Exact Solutions of the Klein-Gordon Equation for the Rosen-Morse type Potentials via Nikiforov-Uvarov Method

TL;DR

This paper derives exact solutions for the Klein-Gordon equation with Rosen-Morse type potentials using the Nikiforov-Uvarov method, including wave-functions, energy levels, and PT-symmetry considerations.

Contribution

It applies the Nikiforov-Uvarov method to obtain exact bound state solutions for Rosen-Morse type potentials in the Klein-Gordon framework, extending previous results.

Findings

Wave-functions and energy equations derived for Rosen-Morse potentials.

Results reduce to Rosen-Morse and Eckart potentials in special cases.

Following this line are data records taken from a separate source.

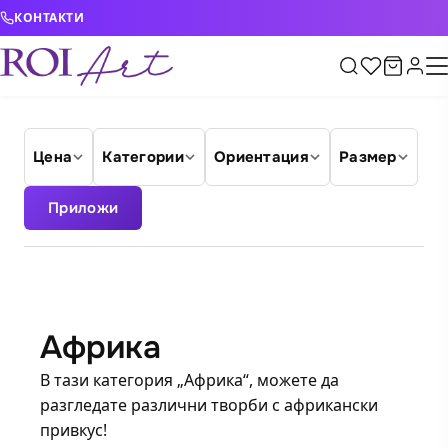
Skip to content
КОНТАКТИ
Цена
Категории
Ориентация
Размер
Приложи
Африка
В тази категория „Африка“, можете да
разгледате различни творби с африкански
привкус!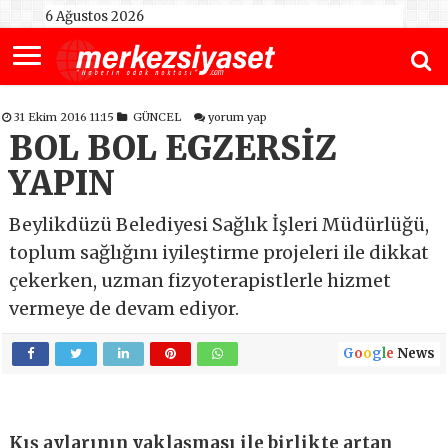
6 Ağustos 2026
31 Ekim 2016 11:15
GÜNCEL
yorum yap
BOL BOL EGZERSİZ
YAPIN
Beylikdüzü Belediyesi Sağlık İşleri Müdürlüğü,
toplum sağlığını iyileştirme projeleri ile dikkat
çekerken, uzman fizyoterapistlerle hizmet
vermeye de devam ediyor.
G
o
o
g
l
e
News
Kış aylarının yaklaşması ile birlikte artan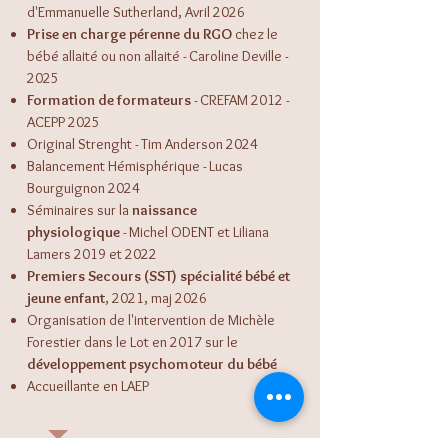
d'Emmanuelle Sutherland, Avril 2026
Prise en charge pérenne du RGO
chez le
bébé allaité ou non allaité - Caroline Deville -
2025
Formation de formateurs
- CREFAM 2012 -
ACEPP 2025
Original Strenght - Tim Anderson 2024
Balancement Hémisphérique - Lucas
Bourguignon 2024
Séminaires sur la
naissance
physiologique
- Michel ODENT et Liliana
Lamers 2019 et 2022
Premiers Secours (SST) spécialité bébé et
jeune enfant
, 2021, maj 2026
Organisation de l'intervention de Michèle
Forestier dans le Lot en 2017 sur le
développement psychomoteur du bébé
Accueillante en LAEP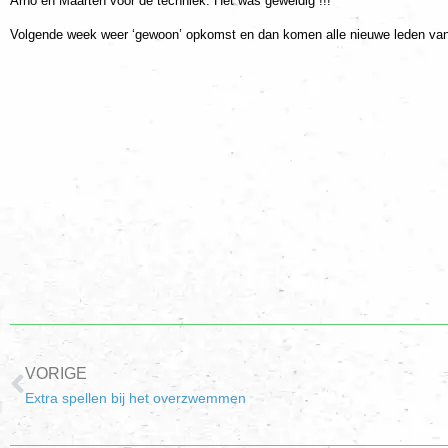
Arno en Maarten voor de techniek. Het was geweldig !!!
Volgende week weer ‘gewoon’ opkomst en dan komen alle nieuwe leden van de
VORIGE
Extra spellen bij het overzwemmen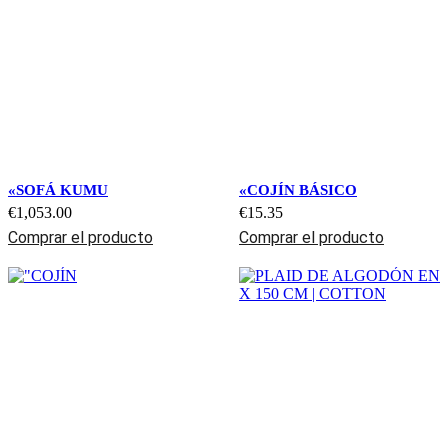
«SOFÁ KUMU
«COJÍN BÁSICO
€
1,053.00
€
15.35
Comprar el producto
Comprar el producto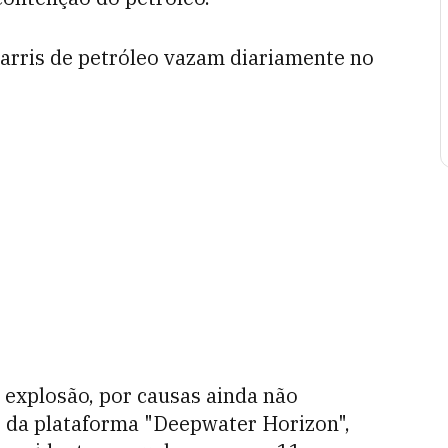
barris de petróleo vazam diariamente no
explosão, por causas ainda não
 da plataforma "Deepwater Horizon",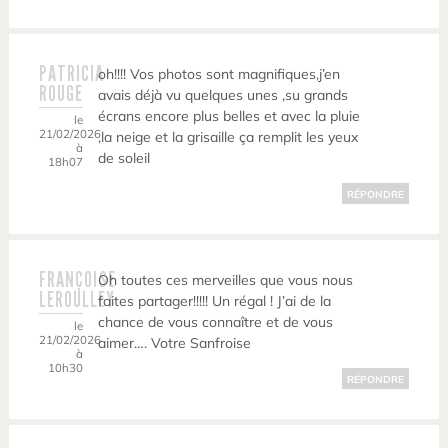
PATRICIA
oh!!!! Vos photos sont magnifiques,j’en
ROUGE
avais déjà vu quelques unes ,su grands
écrans encore plus belles et avec la pluie
le
21/02/2026
,la neige et la grisaille ça remplit les yeux
à
de soleil
18h07
RÉPONDRE
FRANÇOISE
Oh toutes ces merveilles que vous nous
LEROULLEY
faites partager!!!!! Un régal ! J’ai de la
chance de vous connaître et de vous
le
21/02/2026
aimer…. Votre Sanfroise
à
10h30
RÉPONDRE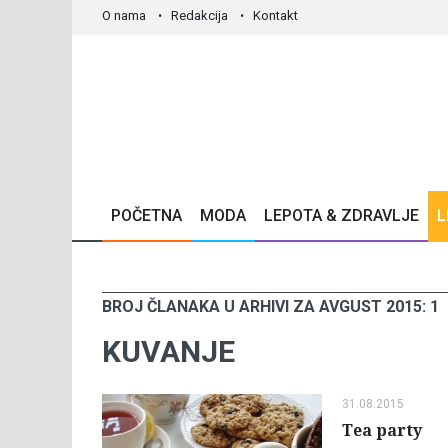
O nama
Redakcija
Kontakt
POČETNA
MODA
LEPOTA & ZDRAVLJE
L
BROJ ČLANAKA U ARHIVI ZA AVGUST 2015: 1
KUVANJE
31.08.2015
Tea party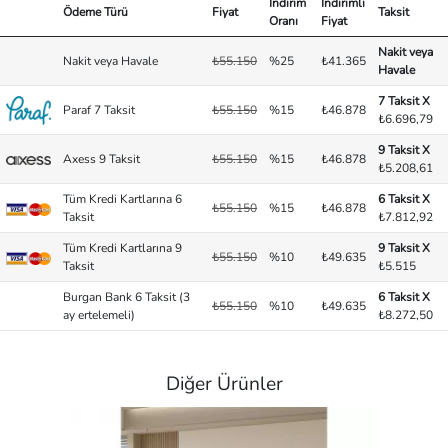
İndirim
İndirimli
Ödeme Türü
Fiyat
Taksit
Oranı
Fiyat
Nakit veya
Nakit veya Havale
₺55.150
%25
₺41.365
Havale
7 Taksit X
Paraf 7 Taksit
₺55.150
%15
₺46.878
₺6.696,79
9 Taksit X
Axess 9 Taksit
₺55.150
%15
₺46.878
₺5.208,61
Tüm Kredi Kartlarına 6
6 Taksit X
₺55.150
%15
₺46.878
Taksit
₺7.812,92
Tüm Kredi Kartlarına 9
9 Taksit X
₺55.150
%10
₺49.635
Taksit
₺5.515
Burgan Bank 6 Taksit (3
6 Taksit X
₺55.150
%10
₺49.635
ay ertelemeli)
₺8.272,50
Diğer Ürünler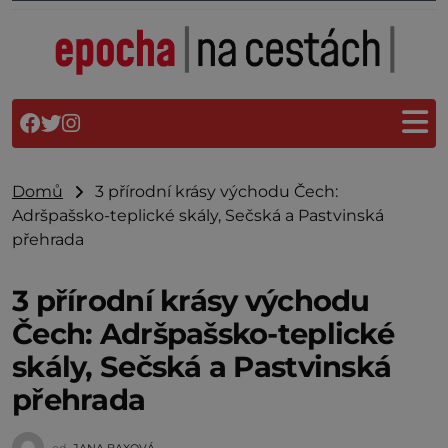
Domů
3 přírodní krásy východu Čech:
Adršpašsko-teplické skály, Sečská a Pastvinská
přehrada
3 přírodní krásy východu
Čech: Adršpašsko-teplické
skály, Sečská a Pastvinská
přehrada
od
JANA BAXOVÁ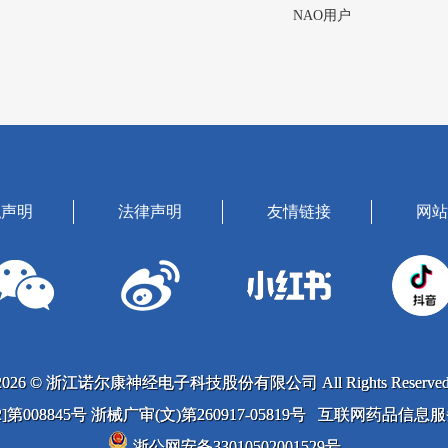
NAO用户
私声明
法律声明
友情链接
网站
2026 © 浙江诺尔康神经电子科技股份有限公司 All Rights Reserved
022]第008845号 浙械广审(文)第260917-05819号 互联网药品信
浙公网安备33010502001529号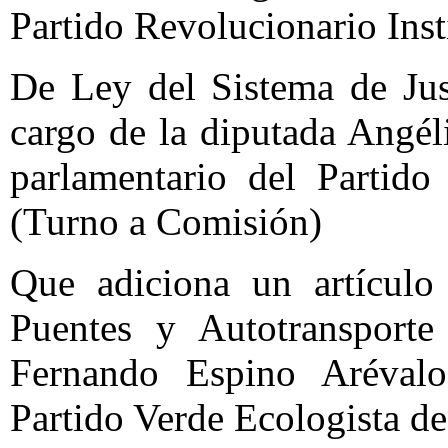
Partido Revolucionario Inst
De Ley del Sistema de Jus
cargo de la diputada Angé
parlamentario del Partido
(Turno a Comisión)
Que adiciona un artícul
Puentes y Autotransporte
Fernando Espino Arévalo
Partido Verde Ecologista d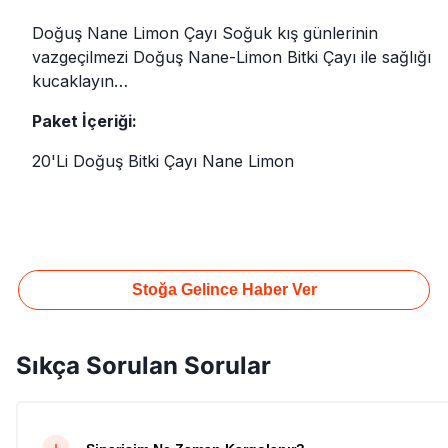
Doğuş Nane Limon Çayı Soğuk kış günlerinin
vazgeçilmezi Doğuş Nane-Limon Bitki Çayı ile sağlığı
kucaklayın…
Paket İçeriği:
20'Li Doğuş Bitki Çayı Nane Limon
Stoğa Gelince Haber Ver
Sıkça Sorulan Sorular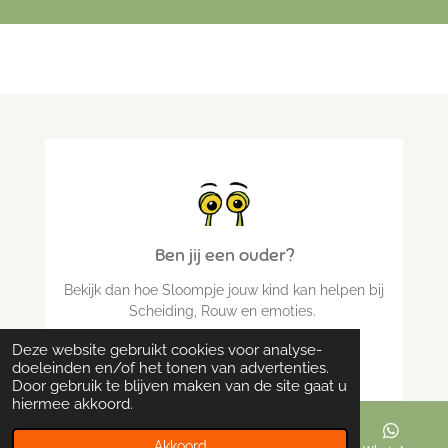
Ben jij een ouder?
Bekijk dan hoe Sloompje jouw kind kan helpen bij
Scheiding, Rouw en emoties.
Deze website gebruikt cookies voor analyse-
Bekijk aanbod voor OUDERS
doeleinden en/of het tonen van advertenties.
Door gebruik te blijven maken van de site gaat u
hiermee akkoord.
Akkoord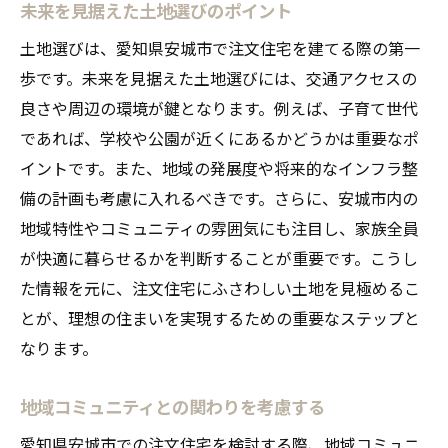
未来を見据えた土地選びのポイント
土地選びは、愛知県安城市で注文住宅を建てる際の第一
歩です。未来を見据えた土地選びには、交通アクセスの
良さや周辺の環境が鍵となります。例えば、子育て世代
であれば、学校や公園が近くにあるかどうかは重要なポ
イントです。また、地域の発展度や将来的なインフラ整
備の計画も考慮に入れるべきです。さらに、安城市内の
地域特性やコミュニティの雰囲気にも注目し、家族全員
が快適に暮らせるかを判断することが重要です。こうし
た情報を元に、注文住宅にふさわしい土地を見極めるこ
とが、理想の住まいを実現するための重要なステップと
なります。
地域コミュニティとの関わりを考慮する
愛知県安城市での注文住宅を検討する際、地域コミュニ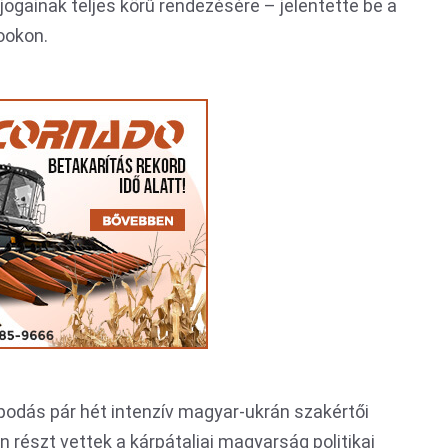
i jogainak teljes körű rendezésére – jelentette be a
ookon.
apodás pár hét intenzív magyar-ukrán szakértői
 részt vettek a kárpátaljai magyarság politikai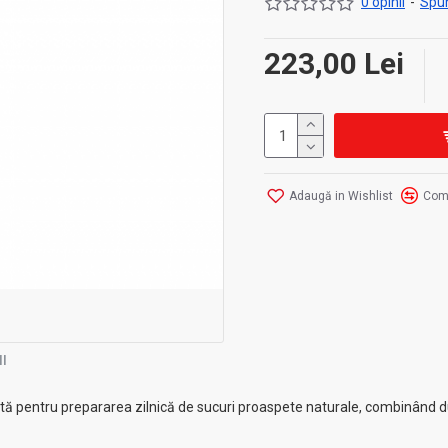
0 opinii
-
Spun
223,00 Lei
Adaugă in Wishlist
Com
I
tă pentru prepararea zilnică de sucuri proaspete naturale, combinând du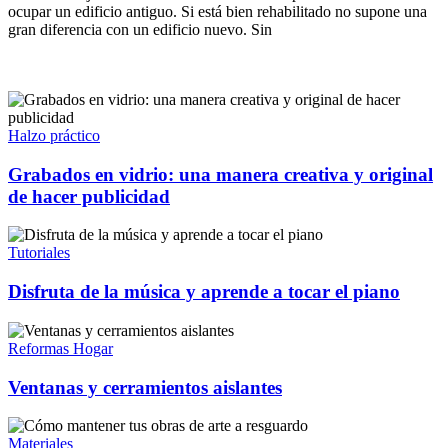
ocupar un edificio antiguo. Si está bien rehabilitado no supone una
gran diferencia con un edificio nuevo. Sin
Halzo práctico
Grabados en vidrio: una manera creativa y original
de hacer publicidad
Tutoriales
Disfruta de la música y aprende a tocar el piano
Reformas Hogar
Ventanas y cerramientos aislantes
Materiales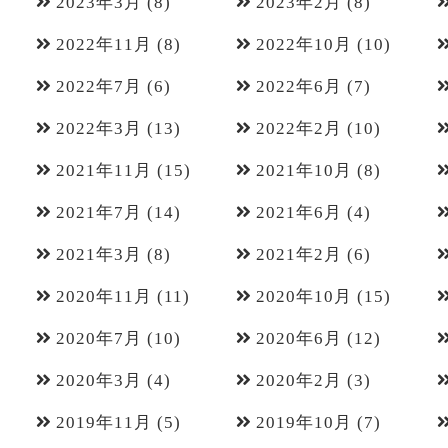
2023年3月
(8)
2023年2月
(8)
2022年11月
(8)
2022年10月
(10)
2022年7月
(6)
2022年6月
(7)
2022年3月
(13)
2022年2月
(10)
2021年11月
(15)
2021年10月
(8)
2021年7月
(14)
2021年6月
(4)
2021年3月
(8)
2021年2月
(6)
2020年11月
(11)
2020年10月
(15)
2020年7月
(10)
2020年6月
(12)
2020年3月
(4)
2020年2月
(3)
2019年11月
(5)
2019年10月
(7)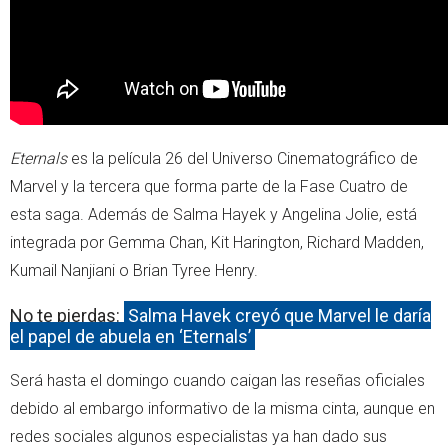
Eternals
es la película 26 del Universo Cinematográfico de
Marvel y la tercera que forma parte de la Fase Cuatro de
esta saga. Además de Salma Hayek y Angelina Jolie, está
integrada por Gemma Chan, Kit Harington, Richard Madden,
Kumail Nanjiani o Brian Tyree Henry.
No te pierdas:
Salma Hayek creyó que Marvel le daría
el papel de abuela en ‘Eternals’
Será hasta el domingo cuando caigan las reseñas oficiales
debido al embargo informativo de la misma cinta, aunque en
redes sociales algunos especialistas ya han dado sus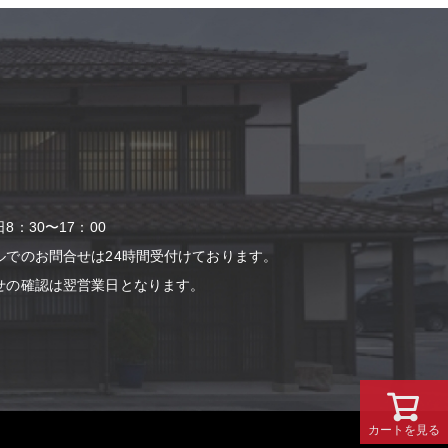
：30〜17：00
ルでのお問合せは24時間受付けております。
せの確認は翌営業⽇となります。
カートを見る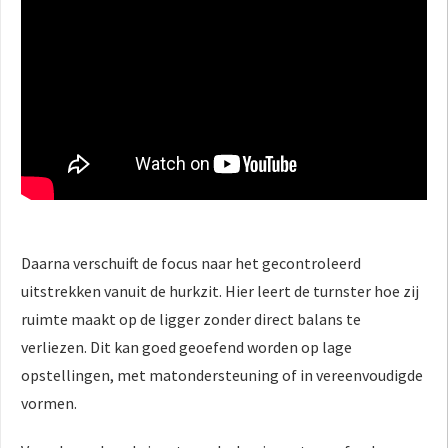
Daarna verschuift de focus naar het gecontroleerd
uitstrekken vanuit de hurkzit. Hier leert de turnster hoe zij
ruimte maakt op de ligger zonder direct balans te
verliezen. Dit kan goed geoefend worden op lage
opstellingen, met matondersteuning of in vereenvoudigde
vormen.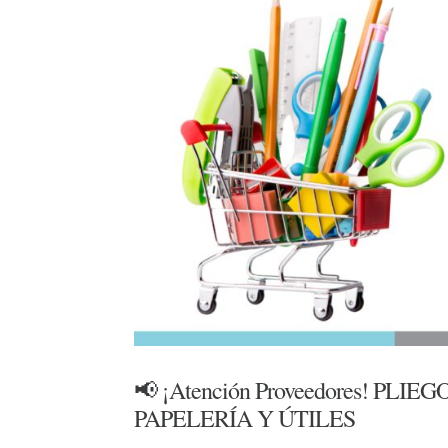
📢 ¡Atención Proveedores! P
PAPELERÍA Y ÚTILES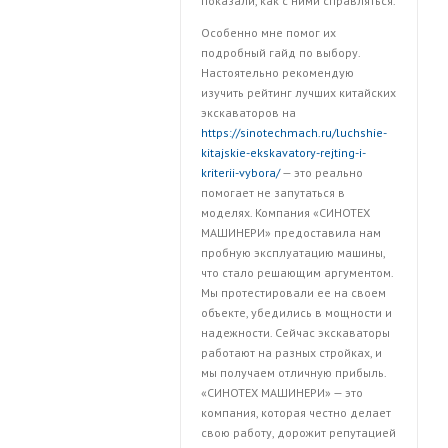
показали, как с ними справляться.
Особенно мне помог их
подробный гайд по выбору.
Настоятельно рекомендую
изучить рейтинг лучших китайских
экскаваторов на
https://sinotechmach.ru/luchshie-
kitajskie-ekskavatory-rejting-i-
kriterii-vybora/
— это реально
помогает не запутаться в
моделях. Компания «СИНОТЕХ
МАШИНЕРИ» предоставила нам
пробную эксплуатацию машины,
что стало решающим аргументом.
Мы протестировали ее на своем
объекте, убедились в мощности и
надежности. Сейчас экскаваторы
работают на разных стройках, и
мы получаем отличную прибыль.
«СИНОТЕХ МАШИНЕРИ» — это
компания, которая честно делает
свою работу, дорожит репутацией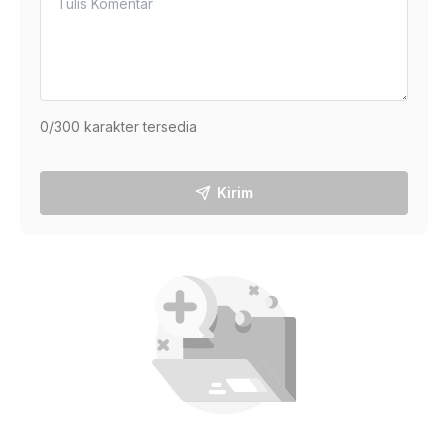
0
/300 karakter tersedia
Kirim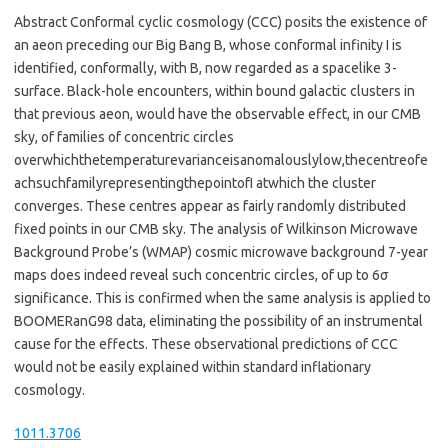
Abstract Conformal cyclic cosmology (CCC) posits the existence of
an aeon preceding our Big Bang B, whose conformal infinity I is
identified, conformally, with B, now regarded as a spacelike 3-
surface. Black-hole encounters, within bound galactic clusters in
that previous aeon, would have the observable effect, in our CMB
sky, of families of concentric circles
overwhichthetemperaturevarianceisanomalouslylow,thecentreofe
achsuchfamilyrepresentingthepointofI atwhich the cluster
converges. These centres appear as fairly randomly distributed
fixed points in our CMB sky. The analysis of Wilkinson Microwave
Background Probe’s (WMAP) cosmic microwave background 7-year
maps does indeed reveal such concentric circles, of up to 6σ
significance. This is confirmed when the same analysis is applied to
BOOMERanG98 data, eliminating the possibility of an instrumental
cause for the effects. These observational predictions of CCC
would not be easily explained within standard inflationary
cosmology.
1011.3706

PT-symmetry properties of these potentials are analyzed.

Abstract

The exact solutions of the one-dimensional Klein-Gordon equation for the Rosen-Morse type potential with equal scalar and vector potentials are presented. First we briefly review Nikiforov-Uvarov mathematical method. Using this method, wave-functions and corresponding exact energy equation are obtained for the s-wave bound state. It has been shown that the results for Rosen-Morse type potentials reduce to standard Rosen-Morse well and Eckart potentials in the special case. The PT-symmetry for these potentials is also considered.